Kedi works because it’s about it so darn well. It comes close to doing it too well, punctuating its episodes with montages of cat life in Istanbul set to the kind of at-once-twee-and-ethereal music that has become endemic to the highly-produced observational documentary as of late (call it “Babies syndrome”). But Kedi avoids relying on that as a crutch, and instead relies on something much stronger—dedication to craft and thoughtfully modest creativity. This is strongest in the film’s use of street-level Steadicam; the mind boggles at how much effort and patience must have gone into acclimating the film’s many feline protagonists to the filmmakers sufficiently to allow them to follow them through streets and alleys into their various nooks, crannies, and hideaways. It pays off; the cats are genuine stars, whether they’re prowling the streets, nuzzling a human, feeding their kittens, or just sitting with poise, begging to be photographed.
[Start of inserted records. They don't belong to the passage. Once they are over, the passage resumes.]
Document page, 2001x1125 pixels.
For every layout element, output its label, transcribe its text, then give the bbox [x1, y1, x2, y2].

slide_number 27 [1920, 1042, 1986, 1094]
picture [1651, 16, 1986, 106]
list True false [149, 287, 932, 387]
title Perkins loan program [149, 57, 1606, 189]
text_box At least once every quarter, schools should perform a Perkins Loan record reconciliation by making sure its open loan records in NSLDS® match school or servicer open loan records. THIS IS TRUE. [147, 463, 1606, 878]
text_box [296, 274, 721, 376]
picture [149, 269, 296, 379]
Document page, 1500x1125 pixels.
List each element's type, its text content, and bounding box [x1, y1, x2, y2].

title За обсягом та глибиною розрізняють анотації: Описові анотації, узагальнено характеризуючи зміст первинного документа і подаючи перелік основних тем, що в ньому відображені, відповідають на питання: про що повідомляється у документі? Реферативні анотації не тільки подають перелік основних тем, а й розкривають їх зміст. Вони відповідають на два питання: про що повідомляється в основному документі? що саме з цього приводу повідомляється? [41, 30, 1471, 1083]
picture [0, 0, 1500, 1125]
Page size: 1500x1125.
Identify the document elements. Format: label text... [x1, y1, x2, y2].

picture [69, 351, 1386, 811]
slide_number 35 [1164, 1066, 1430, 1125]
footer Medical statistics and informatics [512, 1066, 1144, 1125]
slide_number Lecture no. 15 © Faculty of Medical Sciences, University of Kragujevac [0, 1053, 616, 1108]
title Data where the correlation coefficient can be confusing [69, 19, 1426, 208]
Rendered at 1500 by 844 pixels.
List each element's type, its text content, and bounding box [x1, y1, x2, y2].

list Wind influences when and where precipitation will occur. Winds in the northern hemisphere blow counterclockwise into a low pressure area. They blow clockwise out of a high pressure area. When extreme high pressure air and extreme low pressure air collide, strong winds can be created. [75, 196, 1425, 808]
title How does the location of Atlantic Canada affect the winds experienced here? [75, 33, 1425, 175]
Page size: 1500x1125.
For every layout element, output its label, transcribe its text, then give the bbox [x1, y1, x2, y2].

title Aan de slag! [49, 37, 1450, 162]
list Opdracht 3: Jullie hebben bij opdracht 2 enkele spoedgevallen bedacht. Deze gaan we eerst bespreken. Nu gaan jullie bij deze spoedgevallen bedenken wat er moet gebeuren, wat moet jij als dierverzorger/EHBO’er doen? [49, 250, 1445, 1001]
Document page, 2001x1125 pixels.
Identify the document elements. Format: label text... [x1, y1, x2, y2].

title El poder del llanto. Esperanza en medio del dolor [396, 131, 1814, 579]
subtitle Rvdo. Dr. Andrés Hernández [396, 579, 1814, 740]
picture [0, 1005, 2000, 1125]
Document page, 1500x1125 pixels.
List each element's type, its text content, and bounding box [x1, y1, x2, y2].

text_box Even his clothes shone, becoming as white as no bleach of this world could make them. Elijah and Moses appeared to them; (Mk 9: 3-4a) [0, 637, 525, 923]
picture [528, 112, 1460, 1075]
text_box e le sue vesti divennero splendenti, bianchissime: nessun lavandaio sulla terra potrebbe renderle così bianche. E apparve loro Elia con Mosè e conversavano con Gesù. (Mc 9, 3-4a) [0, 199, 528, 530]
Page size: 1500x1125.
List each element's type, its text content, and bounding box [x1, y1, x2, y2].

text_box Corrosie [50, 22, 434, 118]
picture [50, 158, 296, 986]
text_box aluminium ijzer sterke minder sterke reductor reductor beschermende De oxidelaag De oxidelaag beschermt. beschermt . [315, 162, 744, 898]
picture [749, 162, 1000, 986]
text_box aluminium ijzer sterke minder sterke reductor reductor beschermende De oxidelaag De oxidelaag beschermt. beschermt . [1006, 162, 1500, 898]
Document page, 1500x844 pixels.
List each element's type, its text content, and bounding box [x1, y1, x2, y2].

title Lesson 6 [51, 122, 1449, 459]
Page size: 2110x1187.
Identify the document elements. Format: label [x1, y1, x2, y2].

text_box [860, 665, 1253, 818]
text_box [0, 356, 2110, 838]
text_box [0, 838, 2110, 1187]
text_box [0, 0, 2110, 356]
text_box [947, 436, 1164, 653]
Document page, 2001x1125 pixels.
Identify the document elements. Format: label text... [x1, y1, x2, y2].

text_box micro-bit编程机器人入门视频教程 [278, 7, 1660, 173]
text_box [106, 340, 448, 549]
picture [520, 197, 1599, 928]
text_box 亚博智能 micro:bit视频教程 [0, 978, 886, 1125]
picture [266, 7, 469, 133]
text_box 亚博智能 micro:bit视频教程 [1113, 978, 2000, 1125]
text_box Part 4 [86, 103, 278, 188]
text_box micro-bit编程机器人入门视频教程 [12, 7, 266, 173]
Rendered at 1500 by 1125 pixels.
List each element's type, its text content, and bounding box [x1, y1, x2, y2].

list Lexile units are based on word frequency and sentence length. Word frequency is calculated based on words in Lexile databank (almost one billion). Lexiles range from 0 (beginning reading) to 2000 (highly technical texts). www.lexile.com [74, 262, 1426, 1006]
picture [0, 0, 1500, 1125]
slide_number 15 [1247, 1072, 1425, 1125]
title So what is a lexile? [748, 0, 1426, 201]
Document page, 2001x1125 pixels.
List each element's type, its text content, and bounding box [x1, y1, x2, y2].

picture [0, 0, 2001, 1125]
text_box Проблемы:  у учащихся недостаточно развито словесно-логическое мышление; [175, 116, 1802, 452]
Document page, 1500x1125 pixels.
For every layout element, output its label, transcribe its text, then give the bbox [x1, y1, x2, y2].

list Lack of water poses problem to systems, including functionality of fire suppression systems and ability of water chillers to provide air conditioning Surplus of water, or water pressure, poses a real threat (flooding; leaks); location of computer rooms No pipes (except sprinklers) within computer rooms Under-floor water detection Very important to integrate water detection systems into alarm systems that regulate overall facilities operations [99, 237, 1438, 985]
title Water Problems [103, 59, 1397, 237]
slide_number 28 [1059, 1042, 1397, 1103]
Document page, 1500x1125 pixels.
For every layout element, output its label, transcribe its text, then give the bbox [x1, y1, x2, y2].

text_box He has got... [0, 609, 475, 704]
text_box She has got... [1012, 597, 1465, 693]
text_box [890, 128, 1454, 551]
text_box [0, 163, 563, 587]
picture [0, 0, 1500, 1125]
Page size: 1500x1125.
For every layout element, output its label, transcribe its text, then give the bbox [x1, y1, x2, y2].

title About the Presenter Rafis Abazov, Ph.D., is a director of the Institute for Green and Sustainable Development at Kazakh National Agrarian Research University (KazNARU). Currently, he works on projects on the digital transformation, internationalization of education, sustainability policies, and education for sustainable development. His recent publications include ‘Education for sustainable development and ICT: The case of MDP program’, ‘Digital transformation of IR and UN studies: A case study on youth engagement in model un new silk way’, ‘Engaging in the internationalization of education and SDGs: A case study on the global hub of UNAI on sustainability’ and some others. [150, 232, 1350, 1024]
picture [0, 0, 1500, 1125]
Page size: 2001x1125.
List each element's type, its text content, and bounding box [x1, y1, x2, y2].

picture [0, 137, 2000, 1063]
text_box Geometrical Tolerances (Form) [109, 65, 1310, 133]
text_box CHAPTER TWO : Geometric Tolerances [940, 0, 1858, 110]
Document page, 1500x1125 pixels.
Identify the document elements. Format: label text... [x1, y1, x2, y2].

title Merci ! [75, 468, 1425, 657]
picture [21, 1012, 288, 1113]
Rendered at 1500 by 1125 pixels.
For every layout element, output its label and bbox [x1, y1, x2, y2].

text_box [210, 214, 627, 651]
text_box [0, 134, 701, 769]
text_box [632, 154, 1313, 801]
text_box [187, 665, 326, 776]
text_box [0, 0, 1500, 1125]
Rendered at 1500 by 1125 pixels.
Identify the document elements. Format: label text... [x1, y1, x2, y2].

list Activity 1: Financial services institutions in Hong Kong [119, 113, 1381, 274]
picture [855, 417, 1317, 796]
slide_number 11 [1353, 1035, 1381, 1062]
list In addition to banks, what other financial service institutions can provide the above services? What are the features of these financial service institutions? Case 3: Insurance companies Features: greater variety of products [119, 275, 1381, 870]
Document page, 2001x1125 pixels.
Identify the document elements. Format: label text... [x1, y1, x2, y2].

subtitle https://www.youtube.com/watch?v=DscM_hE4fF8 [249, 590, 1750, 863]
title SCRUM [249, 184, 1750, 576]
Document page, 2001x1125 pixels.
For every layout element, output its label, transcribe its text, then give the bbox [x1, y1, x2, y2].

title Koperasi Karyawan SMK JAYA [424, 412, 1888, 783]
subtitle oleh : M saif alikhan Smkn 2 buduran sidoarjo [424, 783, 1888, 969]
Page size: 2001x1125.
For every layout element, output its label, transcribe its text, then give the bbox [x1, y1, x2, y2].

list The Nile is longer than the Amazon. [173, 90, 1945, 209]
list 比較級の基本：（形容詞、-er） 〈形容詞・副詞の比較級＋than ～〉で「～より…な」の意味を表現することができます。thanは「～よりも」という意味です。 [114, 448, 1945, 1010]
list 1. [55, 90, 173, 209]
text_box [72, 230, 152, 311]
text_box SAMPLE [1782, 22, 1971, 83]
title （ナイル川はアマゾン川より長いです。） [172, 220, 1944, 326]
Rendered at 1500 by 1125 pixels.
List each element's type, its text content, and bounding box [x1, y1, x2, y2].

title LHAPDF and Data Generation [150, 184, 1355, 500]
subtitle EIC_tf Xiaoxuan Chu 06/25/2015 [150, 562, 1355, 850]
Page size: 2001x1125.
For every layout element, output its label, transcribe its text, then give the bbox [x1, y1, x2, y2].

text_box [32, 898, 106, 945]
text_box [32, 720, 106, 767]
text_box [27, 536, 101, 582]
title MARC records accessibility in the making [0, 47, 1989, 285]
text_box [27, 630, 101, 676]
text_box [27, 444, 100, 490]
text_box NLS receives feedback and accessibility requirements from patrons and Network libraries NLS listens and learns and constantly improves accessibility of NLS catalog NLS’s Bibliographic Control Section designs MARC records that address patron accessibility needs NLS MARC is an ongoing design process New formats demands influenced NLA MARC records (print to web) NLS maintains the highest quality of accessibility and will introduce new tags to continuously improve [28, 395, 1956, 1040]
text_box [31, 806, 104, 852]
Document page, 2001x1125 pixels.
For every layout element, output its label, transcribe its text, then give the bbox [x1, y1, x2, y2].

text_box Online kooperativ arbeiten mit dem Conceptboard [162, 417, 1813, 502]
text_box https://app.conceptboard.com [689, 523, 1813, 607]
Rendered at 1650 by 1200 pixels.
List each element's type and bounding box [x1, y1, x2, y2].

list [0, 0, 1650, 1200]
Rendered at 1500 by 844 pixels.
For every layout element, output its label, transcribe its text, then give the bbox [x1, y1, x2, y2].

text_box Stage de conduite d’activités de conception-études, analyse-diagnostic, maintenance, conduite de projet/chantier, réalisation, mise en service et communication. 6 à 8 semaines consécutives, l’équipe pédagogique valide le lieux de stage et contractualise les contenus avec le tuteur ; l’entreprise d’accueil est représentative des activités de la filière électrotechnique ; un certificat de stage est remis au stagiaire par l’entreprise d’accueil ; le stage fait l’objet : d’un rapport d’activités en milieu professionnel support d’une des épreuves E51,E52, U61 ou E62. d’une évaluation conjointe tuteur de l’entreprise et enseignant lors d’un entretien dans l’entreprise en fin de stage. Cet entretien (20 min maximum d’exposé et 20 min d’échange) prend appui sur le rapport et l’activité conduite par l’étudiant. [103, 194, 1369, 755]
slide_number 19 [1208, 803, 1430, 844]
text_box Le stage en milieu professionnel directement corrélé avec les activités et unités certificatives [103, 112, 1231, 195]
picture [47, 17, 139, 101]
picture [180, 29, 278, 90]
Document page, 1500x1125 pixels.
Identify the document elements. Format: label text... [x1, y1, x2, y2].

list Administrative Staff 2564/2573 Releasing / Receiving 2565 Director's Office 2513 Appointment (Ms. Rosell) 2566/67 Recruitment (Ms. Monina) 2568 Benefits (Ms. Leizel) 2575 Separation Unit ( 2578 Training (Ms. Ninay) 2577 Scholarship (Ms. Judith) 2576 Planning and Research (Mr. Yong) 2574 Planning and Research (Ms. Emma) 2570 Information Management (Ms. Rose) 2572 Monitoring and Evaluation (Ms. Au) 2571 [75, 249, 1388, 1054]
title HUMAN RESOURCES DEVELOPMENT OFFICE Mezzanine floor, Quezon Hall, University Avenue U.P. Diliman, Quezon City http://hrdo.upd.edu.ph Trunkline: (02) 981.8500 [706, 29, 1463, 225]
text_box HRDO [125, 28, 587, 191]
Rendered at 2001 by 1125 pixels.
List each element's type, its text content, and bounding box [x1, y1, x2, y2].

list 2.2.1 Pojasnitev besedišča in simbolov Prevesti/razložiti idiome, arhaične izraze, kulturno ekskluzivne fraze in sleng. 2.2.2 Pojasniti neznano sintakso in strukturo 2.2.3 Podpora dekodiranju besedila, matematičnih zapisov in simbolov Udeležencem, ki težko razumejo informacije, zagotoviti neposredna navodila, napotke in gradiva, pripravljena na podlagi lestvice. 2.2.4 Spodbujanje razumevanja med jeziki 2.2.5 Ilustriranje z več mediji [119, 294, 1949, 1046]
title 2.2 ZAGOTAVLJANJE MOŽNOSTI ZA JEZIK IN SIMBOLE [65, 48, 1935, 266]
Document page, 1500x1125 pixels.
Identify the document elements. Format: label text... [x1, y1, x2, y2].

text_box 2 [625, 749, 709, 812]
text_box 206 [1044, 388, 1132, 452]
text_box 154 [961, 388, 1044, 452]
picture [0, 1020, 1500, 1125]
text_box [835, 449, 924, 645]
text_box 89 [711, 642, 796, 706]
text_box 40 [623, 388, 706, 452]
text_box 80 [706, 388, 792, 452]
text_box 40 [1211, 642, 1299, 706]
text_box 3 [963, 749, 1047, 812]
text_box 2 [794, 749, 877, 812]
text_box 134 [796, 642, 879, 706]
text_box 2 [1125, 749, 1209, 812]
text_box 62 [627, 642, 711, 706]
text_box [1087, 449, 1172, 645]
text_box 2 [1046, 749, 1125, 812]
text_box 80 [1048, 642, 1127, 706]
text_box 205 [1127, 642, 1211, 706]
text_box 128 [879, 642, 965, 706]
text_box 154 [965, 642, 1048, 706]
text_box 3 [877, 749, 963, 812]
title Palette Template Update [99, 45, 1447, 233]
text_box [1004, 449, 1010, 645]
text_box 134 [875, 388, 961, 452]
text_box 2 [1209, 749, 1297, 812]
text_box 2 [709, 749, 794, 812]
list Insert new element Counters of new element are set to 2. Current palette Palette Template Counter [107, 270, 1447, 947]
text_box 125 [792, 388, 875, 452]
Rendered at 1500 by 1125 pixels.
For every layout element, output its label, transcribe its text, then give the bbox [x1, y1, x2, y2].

Kedi is among the most soothing movies I’ve ever seen. This is a rare descriptor for a movie, and with good reason; we don’t usually go to movies to be soothed. That’s what hot chamomile tea, a good book, and Julianna Barwick’s Nepenthe is for. But there is a niche for films whose primary effect on the viewer is to instill a sense of peace, relaxation, tranquility. The French film Winged Migration, for example, is essentially a high-end spa treatment disguised as a documentary about birds (and hey it’s on YouTube). Kedi isn’t in quite that category; it’s too engaged with people, and too lively in bits (especially those set to delightful decades-old Turkish pop songs) to be a purely meditative experience. But the feeling one leaves with after watching Kedi is nevertheless a deeply calming one. It’s the kind of film that, even recently, might have been dismissed as a trifle. Right now, however, Kedi feels like it meets a difficult-to-articulate but genuinely-deep need. Perhaps it’s a sense of perspective; perhaps it’s the seeking of refuge in tumultuous times and places; maybe it’s just something genuinely able to keep our phones in our pockets for more than an hour. Whatever it is, Kedi has it and we all need it, probably more than we realize.